Larry Summers recently made some waves with his proposal that maybe we're in a new era of "secular stagnation," in which low growth is the norm, and much of it comes through temporary and artificial bubbles. Paul Krugman backed the idea here. At face value, it all seems somewhat plausible, but also sounds a lot like a "just so" story to cover up and explain why economic policy and low interest rates haven't been enough to encourage new growth, yet also haven't caused inflation. It also fits together quite well with the usual stories told about the failure of ordinary policy at the zero lower bound, which turns ordinary economics on its head.
Now, I don't want to say that story is completely wrong, but remember that it comes out of quite standard macro analyses based on representative agent models with individuals and firms optimizing over time, and where -- perhaps most importantly -- things like debt overhang do not enter in any way into explaining how people are behaving (and why they may be hugely risk averse). That should be enough to raise some major questions about the plausibility of the story, especially in the aftermath of the biggest financial crisis in a century. For a lot more on such doubts, see the illuminating recent paper Stable Growth in an Era of Crises by Joseph Stiglitz.
But also see this convincing counterargument by some analysts at Independent Strategy, as discussed in the Financial Times. From Izabella Kaminska's discussion:
From the note, their main points are:• There is no shortage of high return investment projects in the world. And the dearth of global corporate investment, which drove the great recession, means that productive potential is shrinking despite corporate profitability, leverage and cash balances being sound.And expanding a bit further, they add:
• The three ingredients for growth are a) a stable macro environment; b) a sound banking system; c) economic reforms that encourage entrepreneurship. What is missing right now is private sector confidence in the ability of governments and central bankers to provide all three.
• Credit bubbles can boost growth only temporarily and incur heavy costs in terms of subsequent deleveraging and misallocation of resources.
Read Kaminska's discussion here.Secular stagnation is a myopic and short-term view for two reasons. First, it is based on the experience of the Anglo-Saxon economies and parts of Europe currently as well as Japan since the bursting of the bubble at the start of the 1990s. Krugman muses that interest rates should be set at the growth rate of populations, because they would then be equal to a society’s potential capital productivity (and the long-term return on it). But the change in population growth is less relevant than the rise in productivity of an expanding workforce.
Take Germany: its population is ageing and its net population growth is slowing to a trickle (although that may be improved by increased net immigration from southern and eastern Europe). But Germany’s productivity level and growth is high (as is total factor productivity, expressing the gains from technology). Italy has a similar stagnation in its working population, but its real GDP growth has disappeared because of the fall in total factor productivity — Figure 1.

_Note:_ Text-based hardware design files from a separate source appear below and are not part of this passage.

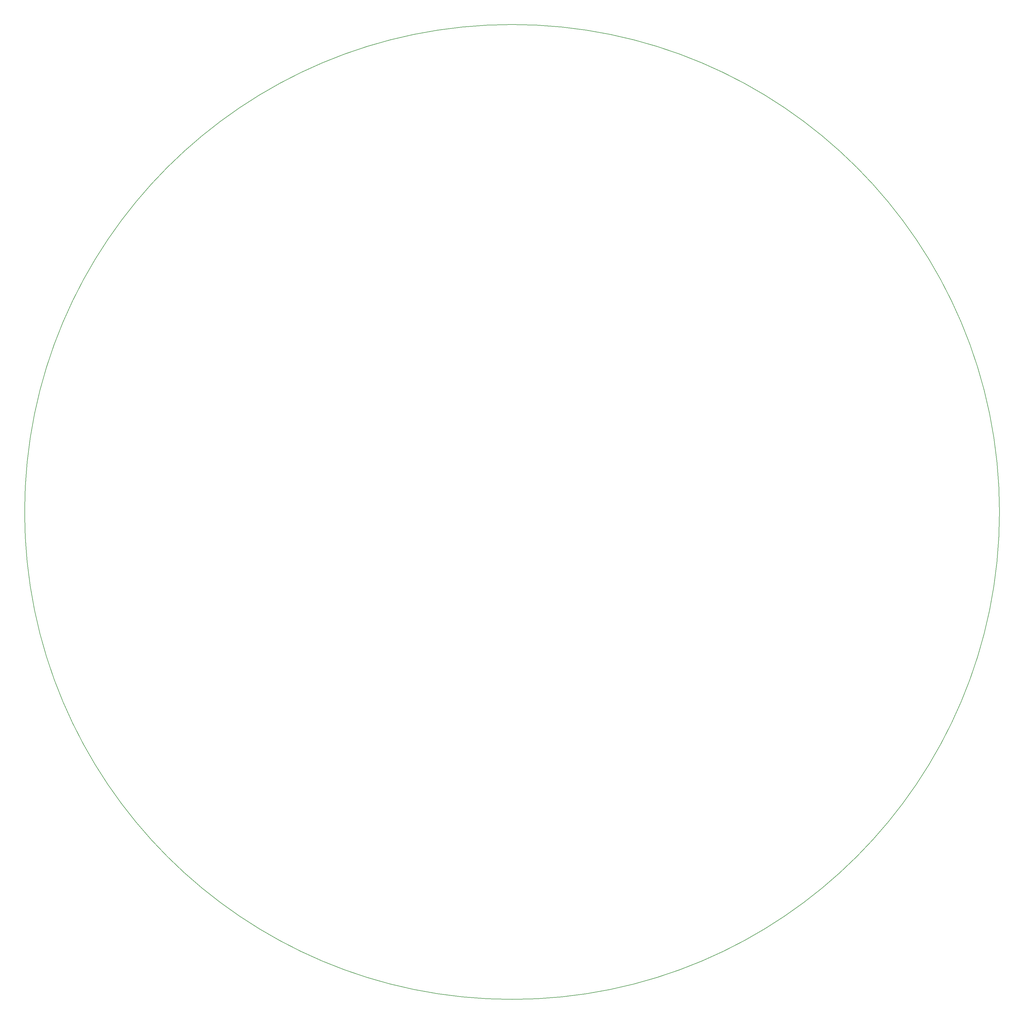
<source format=gbr>
G04 DipTrace 2.3.1.0*
%INBoardOutline  58742 rev4 Onyx Blackpoint Engineering.gbr*%
%MOIN*%
%ADD11C,0.006*%
%FSLAX44Y44*%
G04*
G70*
G90*
G75*
G01*
%LNBoardOutline*%
%LPD*%
X125987Y64964D2*
D11*
G02X3940Y64964I-61024J0D01*
G01*
G02X125987Y64964I61024J0D01*
G01*
D3*
M02*

</source>
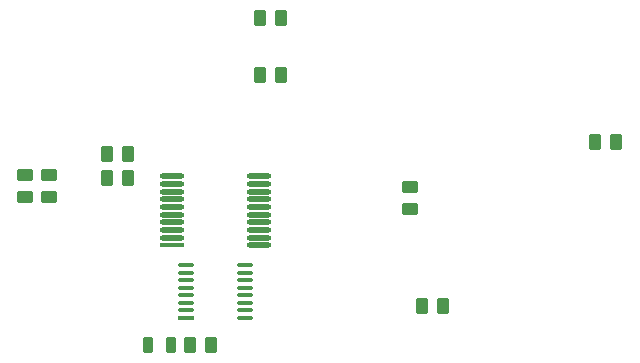
<source format=gbp>
G04 Layer_Color=128*
%FSLAX43Y43*%
%MOMM*%
G71*
G01*
G75*
G04:AMPARAMS|DCode=14|XSize=1.4mm|YSize=1mm|CornerRadius=0.125mm|HoleSize=0mm|Usage=FLASHONLY|Rotation=270.000|XOffset=0mm|YOffset=0mm|HoleType=Round|Shape=RoundedRectangle|*
%AMROUNDEDRECTD14*
21,1,1.400,0.750,0,0,270.0*
21,1,1.150,1.000,0,0,270.0*
1,1,0.250,-0.375,-0.575*
1,1,0.250,-0.375,0.575*
1,1,0.250,0.375,0.575*
1,1,0.250,0.375,-0.575*
%
%ADD14ROUNDEDRECTD14*%
G04:AMPARAMS|DCode=22|XSize=1.4mm|YSize=1mm|CornerRadius=0.125mm|HoleSize=0mm|Usage=FLASHONLY|Rotation=180.000|XOffset=0mm|YOffset=0mm|HoleType=Round|Shape=RoundedRectangle|*
%AMROUNDEDRECTD22*
21,1,1.400,0.750,0,0,180.0*
21,1,1.150,1.000,0,0,180.0*
1,1,0.250,-0.575,0.375*
1,1,0.250,0.575,0.375*
1,1,0.250,0.575,-0.375*
1,1,0.250,-0.575,-0.375*
%
%ADD22ROUNDEDRECTD22*%
G04:AMPARAMS|DCode=24|XSize=1.3mm|YSize=0.8mm|CornerRadius=0.1mm|HoleSize=0mm|Usage=FLASHONLY|Rotation=270.000|XOffset=0mm|YOffset=0mm|HoleType=Round|Shape=RoundedRectangle|*
%AMROUNDEDRECTD24*
21,1,1.300,0.600,0,0,270.0*
21,1,1.100,0.800,0,0,270.0*
1,1,0.200,-0.300,-0.550*
1,1,0.200,-0.300,0.550*
1,1,0.200,0.300,0.550*
1,1,0.200,0.300,-0.550*
%
%ADD24ROUNDEDRECTD24*%
%ADD48R,2.100X0.450*%
%ADD49O,2.100X0.450*%
%ADD50O,1.450X0.350*%
%ADD51R,1.450X0.350*%
D14*
X73036Y47498D02*
D03*
X71236D02*
D03*
X36946Y30353D02*
D03*
X38746D02*
D03*
X58431Y33655D02*
D03*
X56631D02*
D03*
X42915Y53213D02*
D03*
X44715D02*
D03*
X42915Y58039D02*
D03*
X44715D02*
D03*
X29961Y44450D02*
D03*
X31761D02*
D03*
X29961Y46482D02*
D03*
X31761D02*
D03*
D22*
X55626Y41888D02*
D03*
Y43688D02*
D03*
X22987Y42915D02*
D03*
Y44715D02*
D03*
X25019Y42915D02*
D03*
Y44715D02*
D03*
D24*
X35417Y30353D02*
D03*
X33417D02*
D03*
D48*
X35449Y38787D02*
D03*
D49*
Y39437D02*
D03*
Y40087D02*
D03*
Y40737D02*
D03*
Y41387D02*
D03*
Y42037D02*
D03*
Y42687D02*
D03*
Y43337D02*
D03*
Y43987D02*
D03*
Y44637D02*
D03*
X42799Y38787D02*
D03*
Y39437D02*
D03*
Y40087D02*
D03*
Y40737D02*
D03*
Y41387D02*
D03*
Y42037D02*
D03*
Y42687D02*
D03*
Y43337D02*
D03*
Y43987D02*
D03*
Y44637D02*
D03*
D50*
X41656Y37084D02*
D03*
Y36449D02*
D03*
Y35814D02*
D03*
Y35179D02*
D03*
Y34544D02*
D03*
Y33909D02*
D03*
Y33274D02*
D03*
Y32639D02*
D03*
X36656Y37084D02*
D03*
Y36449D02*
D03*
Y35814D02*
D03*
Y35179D02*
D03*
Y34544D02*
D03*
Y33909D02*
D03*
Y33274D02*
D03*
D51*
Y32639D02*
D03*
M02*

</source>
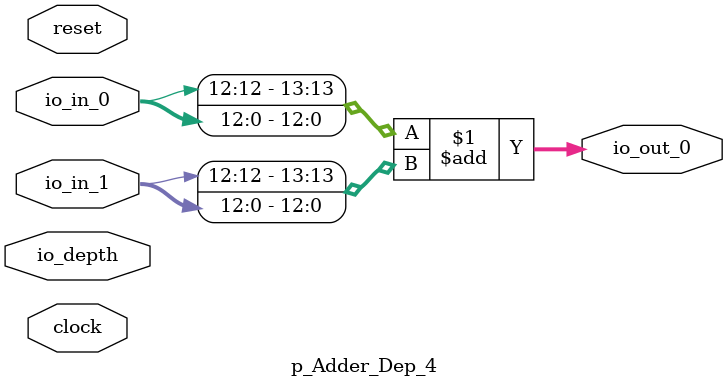
<source format=sv>
module p_Adder_Dep_4(
  input         clock,
                reset,
  input  [12:0] io_in_0,
                io_in_1,
  input  [2:0]  io_depth,
  output [13:0] io_out_0
);

  assign io_out_0 = {io_in_0[12], io_in_0} + {io_in_1[12], io_in_1};
endmodule


</source>
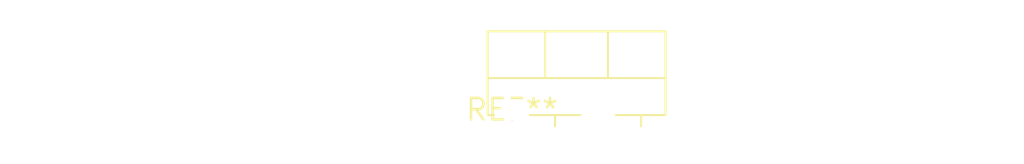
<source format=kicad_pcb>
(kicad_pcb (version 20240108) (generator pcbnew)

  (general
    (thickness 1.6)
  )

  (paper "A4")
  (layers
    (0 "F.Cu" signal)
    (31 "B.Cu" signal)
    (32 "B.Adhes" user "B.Adhesive")
    (33 "F.Adhes" user "F.Adhesive")
    (34 "B.Paste" user)
    (35 "F.Paste" user)
    (36 "B.SilkS" user "B.Silkscreen")
    (37 "F.SilkS" user "F.Silkscreen")
    (38 "B.Mask" user)
    (39 "F.Mask" user)
    (40 "Dwgs.User" user "User.Drawings")
    (41 "Cmts.User" user "User.Comments")
    (42 "Eco1.User" user "User.Eco1")
    (43 "Eco2.User" user "User.Eco2")
    (44 "Edge.Cuts" user)
    (45 "Margin" user)
    (46 "B.CrtYd" user "B.Courtyard")
    (47 "F.CrtYd" user "F.Courtyard")
    (48 "B.Fab" user)
    (49 "F.Fab" user)
    (50 "User.1" user)
    (51 "User.2" user)
    (52 "User.3" user)
    (53 "User.4" user)
    (54 "User.5" user)
    (55 "User.6" user)
    (56 "User.7" user)
    (57 "User.8" user)
    (58 "User.9" user)
  )

  (setup
    (pad_to_mask_clearance 0)
    (pcbplotparams
      (layerselection 0x00010fc_ffffffff)
      (plot_on_all_layers_selection 0x0000000_00000000)
      (disableapertmacros false)
      (usegerberextensions false)
      (usegerberattributes false)
      (usegerberadvancedattributes false)
      (creategerberjobfile false)
      (dashed_line_dash_ratio 12.000000)
      (dashed_line_gap_ratio 3.000000)
      (svgprecision 4)
      (plotframeref false)
      (viasonmask false)
      (mode 1)
      (useauxorigin false)
      (hpglpennumber 1)
      (hpglpenspeed 20)
      (hpglpendiameter 15.000000)
      (dxfpolygonmode false)
      (dxfimperialunits false)
      (dxfusepcbnewfont false)
      (psnegative false)
      (psa4output false)
      (plotreference false)
      (plotvalue false)
      (plotinvisibletext false)
      (sketchpadsonfab false)
      (subtractmaskfromsilk false)
      (outputformat 1)
      (mirror false)
      (drillshape 1)
      (scaleselection 1)
      (outputdirectory "")
    )
  )

  (net 0 "")

  (footprint "TO-220F-4_P5.08x2.05mm_StaggerEven_Lead1.85mm_Vertical" (layer "F.Cu") (at 0 0))

)

</source>
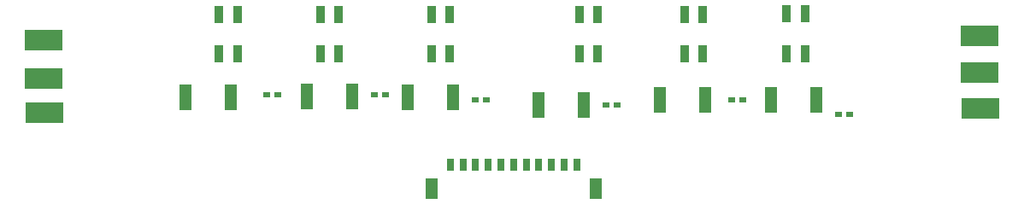
<source format=gts>
G04 #@! TF.GenerationSoftware,KiCad,Pcbnew,6.0.11+dfsg-1*
G04 #@! TF.CreationDate,2024-04-16T10:26:28+10:00*
G04 #@! TF.ProjectId,IR_Sensor_array,49525f53-656e-4736-9f72-5f6172726179,rev?*
G04 #@! TF.SameCoordinates,Original*
G04 #@! TF.FileFunction,Soldermask,Top*
G04 #@! TF.FilePolarity,Negative*
%FSLAX46Y46*%
G04 Gerber Fmt 4.6, Leading zero omitted, Abs format (unit mm)*
G04 Created by KiCad (PCBNEW 6.0.11+dfsg-1) date 2024-04-16 10:26:28*
%MOMM*%
%LPD*%
G01*
G04 APERTURE LIST*
G04 Aperture macros list*
%AMRoundRect*
0 Rectangle with rounded corners*
0 $1 Rounding radius*
0 $2 $3 $4 $5 $6 $7 $8 $9 X,Y pos of 4 corners*
0 Add a 4 corners polygon primitive as box body*
4,1,4,$2,$3,$4,$5,$6,$7,$8,$9,$2,$3,0*
0 Add four circle primitives for the rounded corners*
1,1,$1+$1,$2,$3*
1,1,$1+$1,$4,$5*
1,1,$1+$1,$6,$7*
1,1,$1+$1,$8,$9*
0 Add four rect primitives between the rounded corners*
20,1,$1+$1,$2,$3,$4,$5,0*
20,1,$1+$1,$4,$5,$6,$7,0*
20,1,$1+$1,$6,$7,$8,$9,0*
20,1,$1+$1,$8,$9,$2,$3,0*%
G04 Aperture macros list end*
%ADD10R,1.205598X2.499995*%
%ADD11RoundRect,0.102000X-0.345000X-0.785000X0.345000X-0.785000X0.345000X0.785000X-0.345000X0.785000X0*%
%ADD12R,0.655599X0.499999*%
%ADD13R,3.800000X2.000000*%
%ADD14R,0.800000X1.200000*%
%ADD15R,1.300000X2.150000*%
G04 APERTURE END LIST*
D10*
X180252796Y-96560000D03*
X175747204Y-96560000D03*
D11*
X167167992Y-88025000D03*
X167167992Y-91975000D03*
X168967992Y-91975000D03*
X168967992Y-88025000D03*
D12*
X125799806Y-96056000D03*
X126905404Y-96056000D03*
D10*
X157252796Y-97000000D03*
X152747204Y-97000000D03*
D13*
X196500000Y-97400000D03*
D10*
X122252796Y-96243002D03*
X117747204Y-96243002D03*
D11*
X156793996Y-88025000D03*
X156793996Y-91975000D03*
X158593996Y-91975000D03*
X158593996Y-88025000D03*
D14*
X144000000Y-103000000D03*
X145250000Y-103000000D03*
X146500000Y-103000000D03*
X147750000Y-103000000D03*
X149000000Y-103000000D03*
X150250000Y-103000000D03*
X151500000Y-103000000D03*
X152750000Y-103000000D03*
X154000000Y-103000000D03*
X155250000Y-103000000D03*
X156500000Y-103000000D03*
D15*
X142099999Y-105294999D03*
X158400002Y-105294999D03*
D13*
X103800000Y-97800000D03*
D12*
X136447201Y-96056000D03*
X137552799Y-96056000D03*
D13*
X103700000Y-94400000D03*
D10*
X144252796Y-96243002D03*
X139747204Y-96243002D03*
D13*
X103700000Y-90600000D03*
X196400000Y-90200000D03*
D12*
X159447201Y-97064000D03*
X160552799Y-97064000D03*
X146447201Y-96560000D03*
X147552799Y-96560000D03*
D10*
X169252796Y-96560000D03*
X164747204Y-96560000D03*
D11*
X131100000Y-88025000D03*
X131100000Y-91975000D03*
X132900000Y-91975000D03*
X132900000Y-88025000D03*
D12*
X182447201Y-98000000D03*
X183552799Y-98000000D03*
D13*
X196400000Y-93800000D03*
D10*
X134252796Y-96183002D03*
X129747204Y-96183002D03*
D11*
X121100000Y-88025000D03*
X121100000Y-91975000D03*
X122900000Y-91975000D03*
X122900000Y-88025000D03*
X177313996Y-87965000D03*
X177313996Y-91915000D03*
X179113996Y-91915000D03*
X179113996Y-87965000D03*
X142100000Y-88025000D03*
X142100000Y-91975000D03*
X143900000Y-91975000D03*
X143900000Y-88025000D03*
D12*
X171894402Y-96560000D03*
X173000000Y-96560000D03*
M02*

</source>
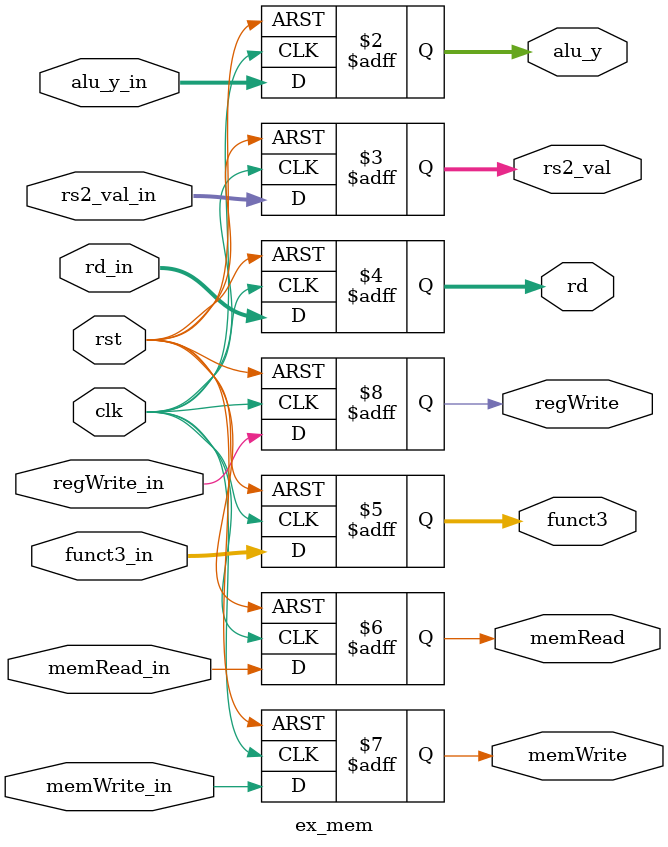
<source format=sv>
module ex_mem(
    input  logic        clk, rst,
    input  logic [31:0] alu_y_in, rs2_val_in,
    input  logic [4:0]  rd_in,
    input  logic [2:0]  funct3_in,
    input  logic        memRead_in, memWrite_in, regWrite_in,
    output logic [31:0] alu_y, rs2_val,
    output logic [4:0]  rd,
    output logic [2:0]  funct3,
    output logic        memRead, memWrite, regWrite
);
    always_ff @(posedge clk or posedge rst) begin
        if (rst) begin
            alu_y<=0; rs2_val<=0; rd<=0; funct3<=0; memRead<=0; memWrite<=0; regWrite<=0;
        end else begin
            alu_y<=alu_y_in; rs2_val<=rs2_val_in; rd<=rd_in; funct3<=funct3_in;
            memRead<=memRead_in; memWrite<=memWrite_in; regWrite<=regWrite_in;
        end
    end
endmodule


</source>
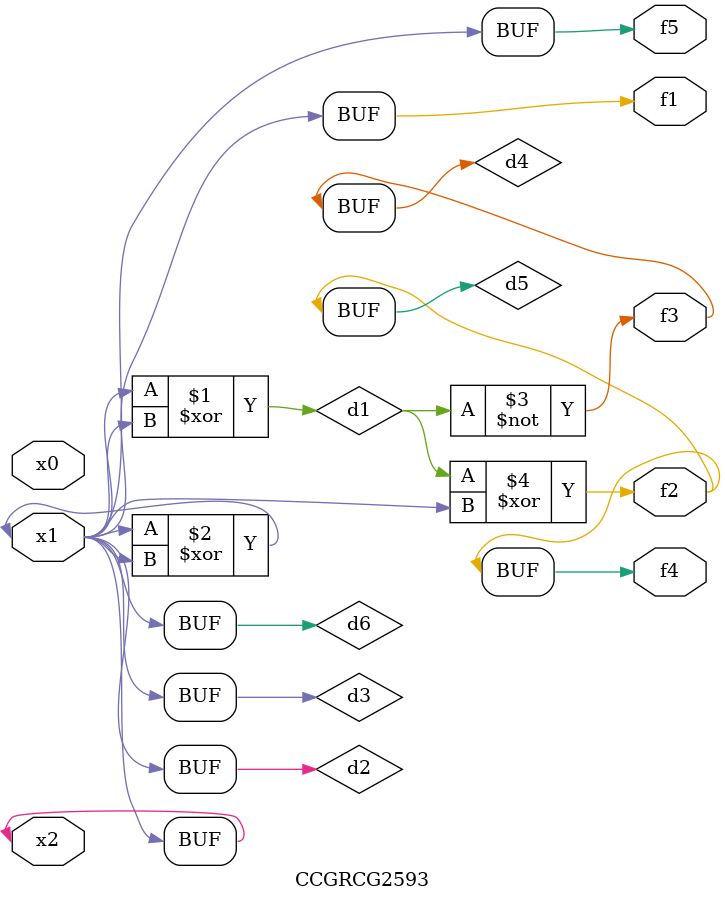
<source format=v>
module CCGRCG2593(
	input x0, x1, x2,
	output f1, f2, f3, f4, f5
);

	wire d1, d2, d3, d4, d5, d6;

	xor (d1, x1, x2);
	buf (d2, x1, x2);
	xor (d3, x1, x2);
	nor (d4, d1);
	xor (d5, d1, d2);
	buf (d6, d2, d3);
	assign f1 = d6;
	assign f2 = d5;
	assign f3 = d4;
	assign f4 = d5;
	assign f5 = d6;
endmodule

</source>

Actually, this push back isn't really surprising. It's what you get if you take the longer historical view, rather than trying to make excuses for why economic theory still can't make sense of things (the theory is poor, that's why!). As a couple of economists from Goldman Sachs noted just after Summers' speech:
"Our view of the recent weakness is more cyclical than secular... The slow rate of recovery in recent years is roughly in line with the performance of other economies following major financial crises, as shown by Reinhart and Rogoff, and the reasons for the weakness in aggregate demand over the last few years have now begun to diminish."This refers to the great book by Reinhart and Rogoff, by the way, not their other discredited paper.